The U.S. Food and Drug Administration announced Aug. 23 the first COVID-19 vaccine approval for the Pfizer-BioNTech COVID-19 vaccine. Moving forward, the vaccine will be marketed as Comirnaty, for the prevention of COVID-19 disease in individuals 16 years of age and older. The vaccine is still under emergency use authorization for individuals ages 12-15 and for the administration of a third dose in certain immunocompromised people, according to the FDA.

Comirnaty contains messenger RNA, which according to the FDA, is a kind of genetic material the body uses to make a copy of one of the proteins in the virus that causes COVID-19. For those who receive the vaccine, their immune system defends against the virus that causes COVID-19. An FDA study on Comirnaty found out of 22,000 people who received the vaccine and 22,000 people who received a placebo, approximately 91% of participants found it was effective in preventing COVID-19, according to the news release.

“Our scientific and medical experts conducted an incredibly thorough and thoughtful evaluation of this vaccine,” said Peter Marks, director of the FDA’s Center for Biologics Evaluation and Research, in a statement. “We evaluated scientific data and information included in hundreds of thousands of pages, conducted our own analyses of Comirnaty’s safety and effectiveness, and performed a detailed assessment of the manufacturing processes, including inspections of the manufacturing facilities.”

Acting FDA Commissioner Janet Woodcock said the approval may decrease hesitancy among individuals to get vaccinated, and she believes this milestone could shift the pandemic in a different direction.

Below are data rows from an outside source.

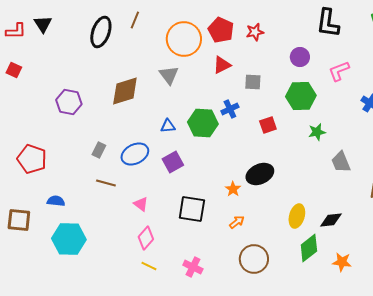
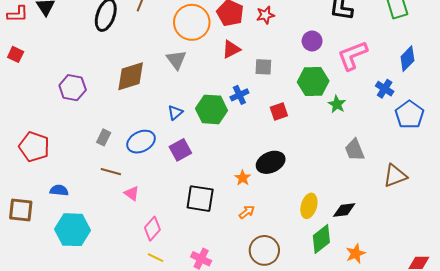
pink L-shape: (339, 71) -> (352, 56), size x1.4
blue triangle: (168, 126) -> (175, 113), turned -35
green star: (317, 132) -> (337, 104), moved, turned -30
pink triangle: (141, 204) -> (132, 193), moved
orange star: (342, 262) -> (356, 254), turned -30

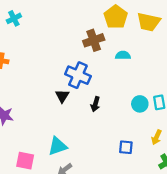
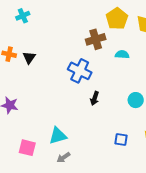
black triangle: (62, 96) -> (29, 58), moved

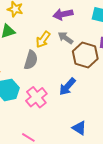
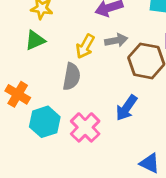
gray arrow: (65, 38) -> (116, 40), turned 140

Pfizer's vaccine has been under emergency use authorization for individuals 16 and older since Dec. 11 and has included ages 12-15 since May 10. Emergency use authorizations can be used by the FDA during public health emergencies to provide access to medical products that may be effective in preventing, diagnosing or treating a disease, provided that the FDA determines that the known and potential benefits of a product, when used to prevent, diagnose or treat the disease, outweigh the known and potential risks of the product, according to the FDA.

“While this and other vaccines have met the FDA’s rigorous, scientific standards for emergency use authorization, as the first FDA-approved COVID-19 vaccine, the public can be very confident that this vaccine meets the high standards for safety, effectiveness and manufacturing quality the FDA requires of an approved product,” Woodcock said.